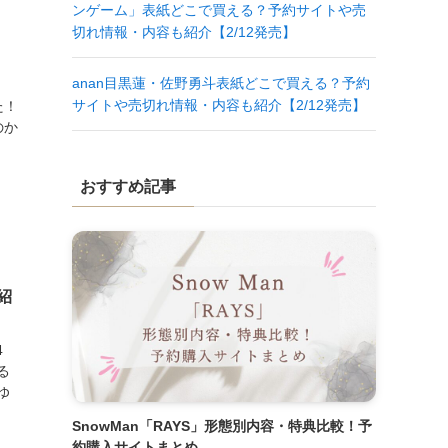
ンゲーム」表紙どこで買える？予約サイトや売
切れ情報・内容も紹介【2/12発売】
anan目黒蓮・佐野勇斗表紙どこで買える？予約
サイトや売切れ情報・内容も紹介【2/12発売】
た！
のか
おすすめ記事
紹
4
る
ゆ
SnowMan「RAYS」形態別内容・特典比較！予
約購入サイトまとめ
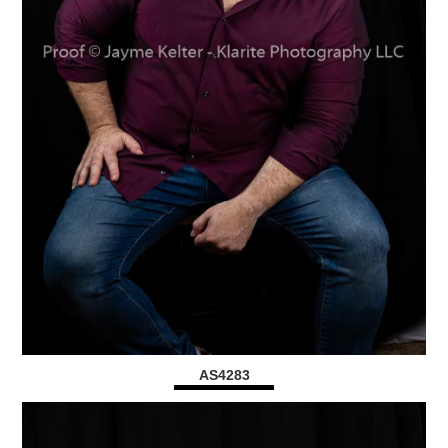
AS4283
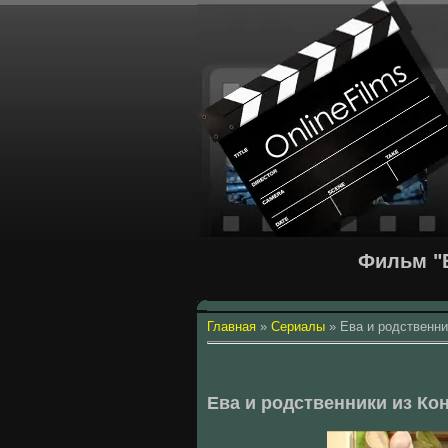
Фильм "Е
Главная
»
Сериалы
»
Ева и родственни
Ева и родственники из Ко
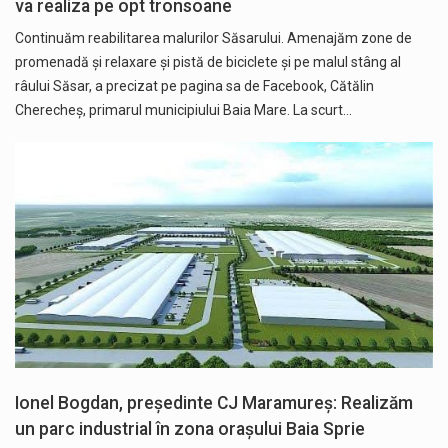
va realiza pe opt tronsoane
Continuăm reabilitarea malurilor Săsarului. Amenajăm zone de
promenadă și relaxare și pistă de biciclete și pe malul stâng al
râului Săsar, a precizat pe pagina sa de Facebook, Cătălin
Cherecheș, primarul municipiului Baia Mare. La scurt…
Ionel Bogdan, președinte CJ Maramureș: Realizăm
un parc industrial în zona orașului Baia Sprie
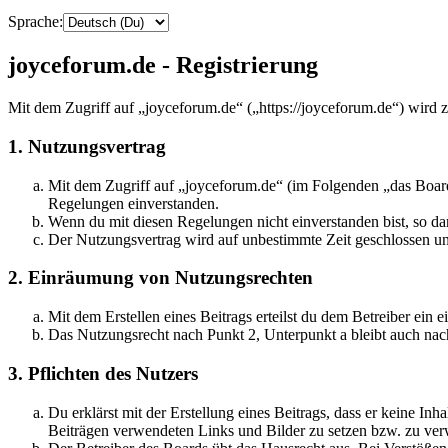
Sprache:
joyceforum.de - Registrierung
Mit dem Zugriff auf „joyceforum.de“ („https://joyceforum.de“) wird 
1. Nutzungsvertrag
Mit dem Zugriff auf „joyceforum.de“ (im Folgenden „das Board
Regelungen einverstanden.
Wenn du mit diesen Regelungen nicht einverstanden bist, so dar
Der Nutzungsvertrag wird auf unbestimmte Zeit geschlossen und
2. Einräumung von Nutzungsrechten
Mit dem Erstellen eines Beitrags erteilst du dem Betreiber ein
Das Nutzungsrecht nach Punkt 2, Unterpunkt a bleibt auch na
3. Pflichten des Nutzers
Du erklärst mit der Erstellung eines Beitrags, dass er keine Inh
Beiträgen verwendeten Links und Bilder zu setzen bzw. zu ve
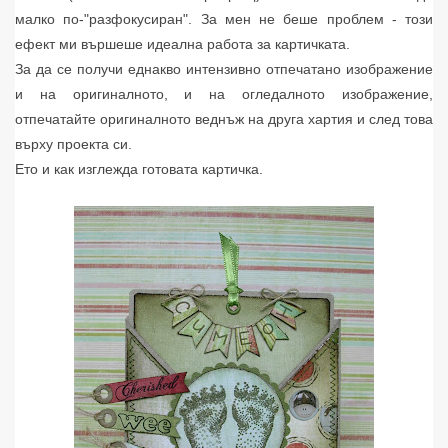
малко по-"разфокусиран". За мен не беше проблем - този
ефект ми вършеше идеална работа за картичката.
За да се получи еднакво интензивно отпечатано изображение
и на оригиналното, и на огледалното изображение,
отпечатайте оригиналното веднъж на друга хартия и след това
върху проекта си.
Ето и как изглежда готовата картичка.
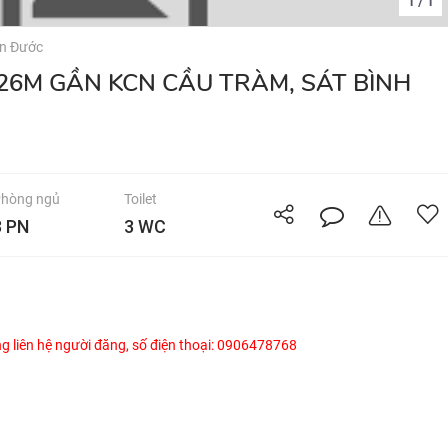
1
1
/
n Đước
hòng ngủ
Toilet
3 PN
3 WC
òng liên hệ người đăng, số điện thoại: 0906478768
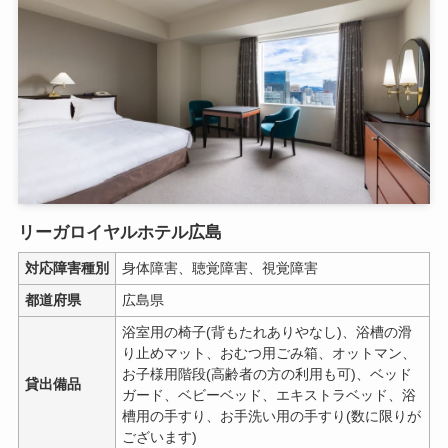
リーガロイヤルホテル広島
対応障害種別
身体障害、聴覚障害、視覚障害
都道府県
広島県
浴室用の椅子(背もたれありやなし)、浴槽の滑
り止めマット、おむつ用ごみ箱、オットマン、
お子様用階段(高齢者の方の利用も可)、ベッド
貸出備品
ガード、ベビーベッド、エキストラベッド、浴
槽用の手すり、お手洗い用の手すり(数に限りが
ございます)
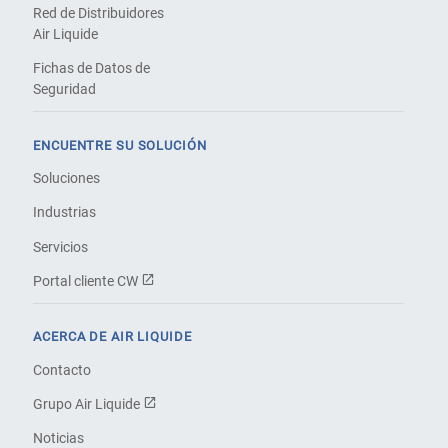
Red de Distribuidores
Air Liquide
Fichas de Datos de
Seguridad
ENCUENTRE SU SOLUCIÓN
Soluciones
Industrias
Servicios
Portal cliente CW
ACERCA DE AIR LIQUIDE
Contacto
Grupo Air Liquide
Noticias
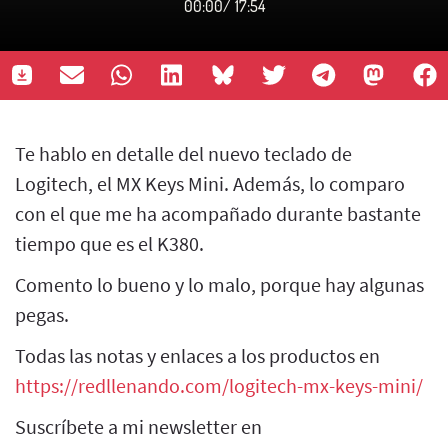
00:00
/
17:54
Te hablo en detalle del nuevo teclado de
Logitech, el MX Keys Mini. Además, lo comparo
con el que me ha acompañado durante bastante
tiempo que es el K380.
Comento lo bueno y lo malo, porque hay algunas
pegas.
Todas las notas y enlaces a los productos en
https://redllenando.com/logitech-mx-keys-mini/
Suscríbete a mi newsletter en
◆ ◆ ◆
Activity: Extract each line in the entries above that contains the word "Regelungen".

Your solution:
Regelungen einverstanden.
Wenn du mit diesen Regelungen nicht einverstanden bist, so dar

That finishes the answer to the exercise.